» REQUEST
Copy every line of the listing below word for word, leaving out the pictures.

» RECORDS TO USE

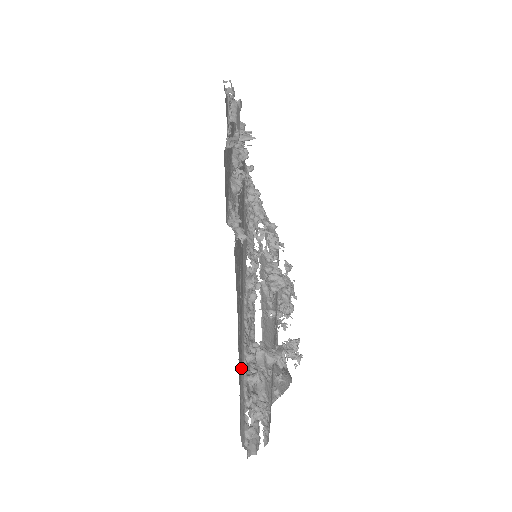
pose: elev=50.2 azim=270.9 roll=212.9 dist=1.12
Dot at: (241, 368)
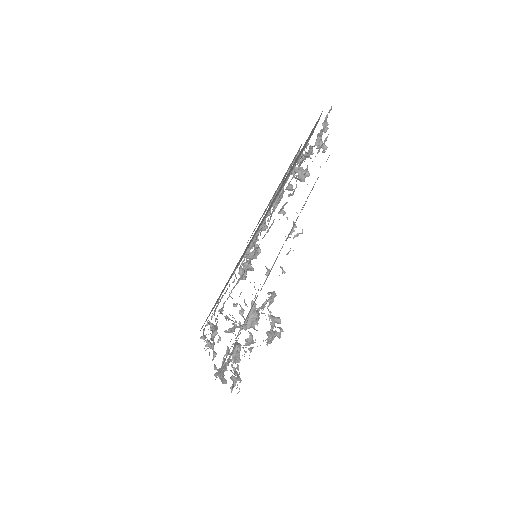
Dot at: occluded
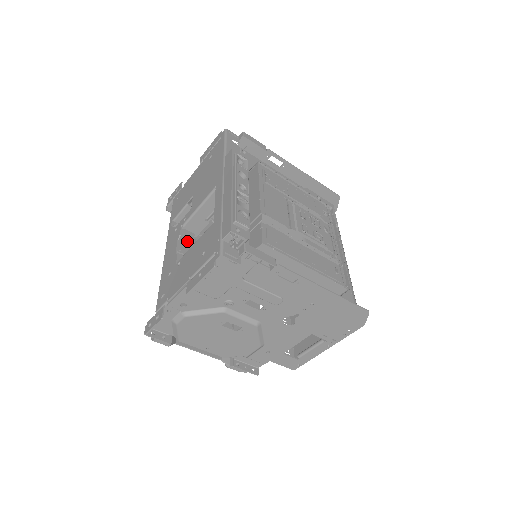
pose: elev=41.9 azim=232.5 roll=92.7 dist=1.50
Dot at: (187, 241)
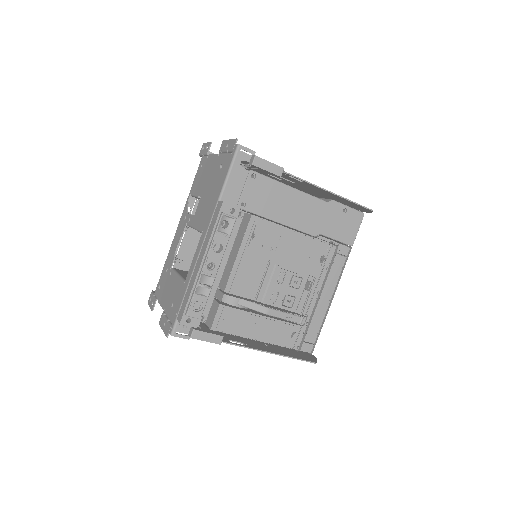
Dot at: occluded
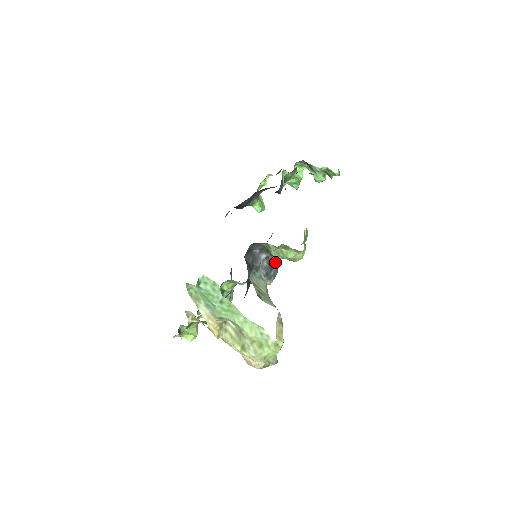
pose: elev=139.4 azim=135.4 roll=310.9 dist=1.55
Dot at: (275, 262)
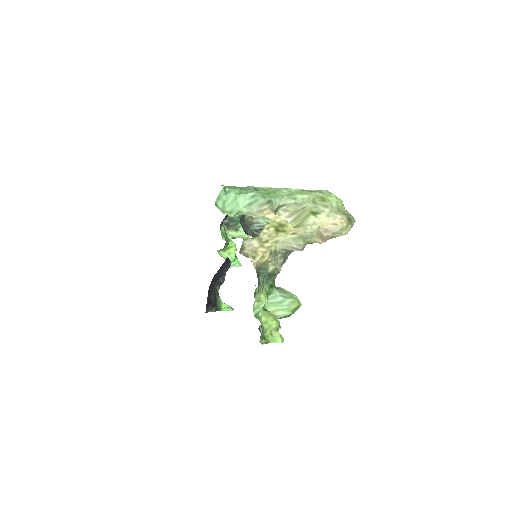
Dot at: occluded
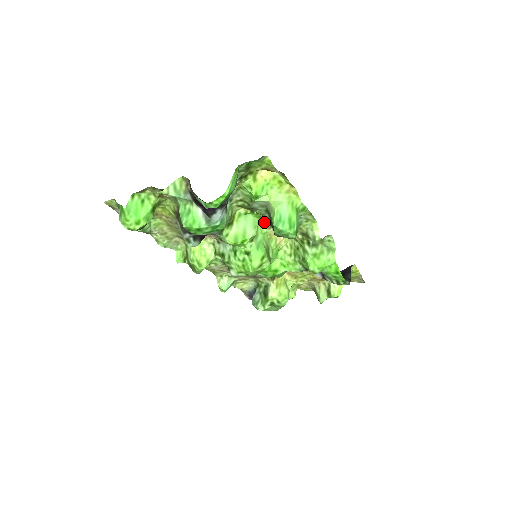
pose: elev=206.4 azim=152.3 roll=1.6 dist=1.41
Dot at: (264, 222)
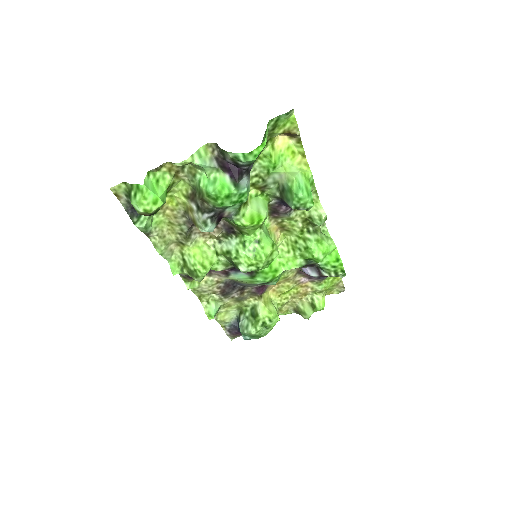
Dot at: occluded
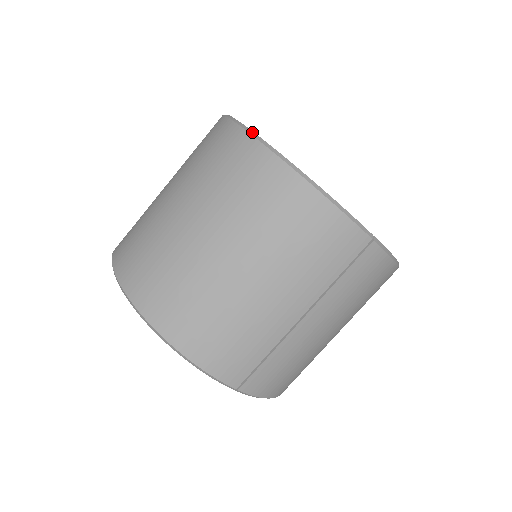
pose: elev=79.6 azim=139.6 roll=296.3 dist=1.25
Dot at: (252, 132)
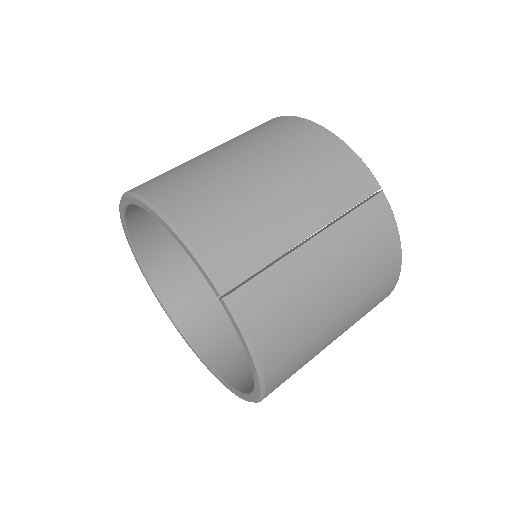
Dot at: occluded
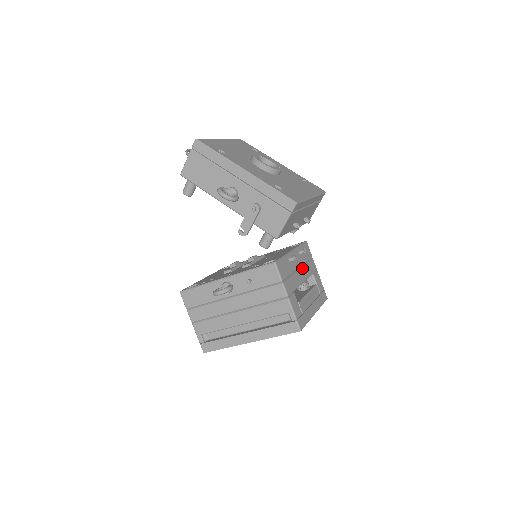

» RESULT OF THIS EXERCISE
pose: elev=50.2 azim=270.9 roll=212.9 dist=1.12
Dot at: (241, 368)
Dot at: occluded
pose: elev=41.9 azim=232.5 roll=92.7 dist=1.50
Dot at: (187, 241)
Dot at: occluded
pose: elev=139.4 azim=135.4 roll=310.9 dist=1.55
Dot at: (275, 262)
Dot at: occluded
pose: elev=206.4 azim=152.3 roll=1.6 dist=1.41
Dot at: (264, 222)
Dot at: occluded
pose: elev=79.6 azim=139.6 roll=296.3 dist=1.25
Dot at: (252, 132)
Dot at: occluded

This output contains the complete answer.